---- TEXT SEGMENT

Nol Honig (03:54): All right. So now that I have key frames for the completed state ly, just want to make sure that I'm back here at the beginning. Okay. And I'm going to copy and paste these key frames. All right. And with all of these key frames selected here, that means that all of the points on the paths are selected. So I could just take this and I can kind of move this off screen and kind of create what's sorta like a position animation, but which is only happening along the path. Okay. The only thing that's animating are the paths of these letters and not actually to position. All right. So what I want to do is put some ease on these path, key frames, or I'm going to press F nine. I'm going to take it into the speed graph. Unfortunately, you have to work in the speed graph with paths cause they don't really have values.

--------
---- PROVIDED INFORMATION

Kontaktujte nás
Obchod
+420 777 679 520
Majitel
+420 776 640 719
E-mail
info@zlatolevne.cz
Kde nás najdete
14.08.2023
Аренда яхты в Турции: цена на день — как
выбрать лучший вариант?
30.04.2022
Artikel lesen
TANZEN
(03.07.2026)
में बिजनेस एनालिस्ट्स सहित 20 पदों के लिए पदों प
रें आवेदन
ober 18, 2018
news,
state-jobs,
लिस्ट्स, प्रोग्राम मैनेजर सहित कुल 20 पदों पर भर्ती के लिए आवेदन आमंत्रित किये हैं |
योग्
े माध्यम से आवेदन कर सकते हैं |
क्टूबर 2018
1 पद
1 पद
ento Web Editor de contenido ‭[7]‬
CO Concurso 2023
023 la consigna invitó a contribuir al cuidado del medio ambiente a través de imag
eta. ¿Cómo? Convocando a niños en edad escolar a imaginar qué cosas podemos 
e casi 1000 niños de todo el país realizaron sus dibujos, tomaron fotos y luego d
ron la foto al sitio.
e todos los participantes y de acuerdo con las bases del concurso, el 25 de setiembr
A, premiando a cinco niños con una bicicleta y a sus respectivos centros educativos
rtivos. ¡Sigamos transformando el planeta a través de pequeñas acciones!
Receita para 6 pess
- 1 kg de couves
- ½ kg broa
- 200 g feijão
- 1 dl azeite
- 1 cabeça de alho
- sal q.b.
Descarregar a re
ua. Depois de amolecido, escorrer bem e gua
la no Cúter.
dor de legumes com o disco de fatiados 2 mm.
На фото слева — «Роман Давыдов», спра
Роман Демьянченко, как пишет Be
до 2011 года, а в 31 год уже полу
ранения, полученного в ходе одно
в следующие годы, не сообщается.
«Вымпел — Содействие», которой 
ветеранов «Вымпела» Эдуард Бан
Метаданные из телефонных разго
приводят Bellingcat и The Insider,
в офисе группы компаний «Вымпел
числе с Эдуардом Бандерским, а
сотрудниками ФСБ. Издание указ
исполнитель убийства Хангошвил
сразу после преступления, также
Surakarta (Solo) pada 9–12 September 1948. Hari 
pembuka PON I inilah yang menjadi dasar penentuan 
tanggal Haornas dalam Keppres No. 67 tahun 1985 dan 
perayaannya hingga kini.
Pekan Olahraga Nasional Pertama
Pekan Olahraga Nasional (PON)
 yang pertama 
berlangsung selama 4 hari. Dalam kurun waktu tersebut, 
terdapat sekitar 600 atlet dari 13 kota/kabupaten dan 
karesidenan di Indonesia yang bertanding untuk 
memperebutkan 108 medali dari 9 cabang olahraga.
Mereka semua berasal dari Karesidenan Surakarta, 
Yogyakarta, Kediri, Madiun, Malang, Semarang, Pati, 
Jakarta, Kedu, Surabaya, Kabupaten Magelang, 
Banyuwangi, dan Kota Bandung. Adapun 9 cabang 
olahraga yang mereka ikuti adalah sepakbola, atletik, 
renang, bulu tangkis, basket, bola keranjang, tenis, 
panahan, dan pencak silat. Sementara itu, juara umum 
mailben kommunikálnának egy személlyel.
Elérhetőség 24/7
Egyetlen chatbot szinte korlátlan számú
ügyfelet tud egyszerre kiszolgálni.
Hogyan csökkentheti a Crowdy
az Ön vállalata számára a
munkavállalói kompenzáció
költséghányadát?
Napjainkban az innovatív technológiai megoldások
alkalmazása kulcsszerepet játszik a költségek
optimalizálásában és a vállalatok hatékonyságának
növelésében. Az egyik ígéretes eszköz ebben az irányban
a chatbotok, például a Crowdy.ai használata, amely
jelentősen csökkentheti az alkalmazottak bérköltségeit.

--------

* **APPLY WHAT YOU READ**
a: In the tutorial transcript, what key does the speaker press before working in the speed graph?
b: Please echo the tutorial transcript starting at the words "Nol Honig (03:54): All" and stopping after "really have values.".
c: Summarize the tutorial transcript in two sentences.
The records stand apart from the tutorial transcript.

* **SOLUTIONS TO EACH TASK**
a: F nine.

b:
Nol Honig (03:54): All right. So now that I have key frames for the completed state ly, just want to make sure that I'm back here at the beginning. Okay. And I'm going to copy and paste these key frames. All right. And with all of these key frames selected here, that means that all of the points on the paths are selected. So I could just take this and I can kind of move this off screen and kind of create what's sorta like a position animation, but which is only happening along the path. Okay. The only thing that's animating are the paths of these letters and not actually to position. All right. So what I want to do is put some ease on these path, key frames, or I'm going to press F nine. I'm going to take it into the speed graph. Unfortunately, you have to work in the speed graph with paths cause they don't really have values.

c: After setting key frames for the completed state, the speaker copies and pastes them and, with all points on the paths selected, moves them off screen to make something like a position animation that happens only along the paths. To ease these path key frames, the speaker presses F nine and works in the speed graph, which is required because paths don't really have values.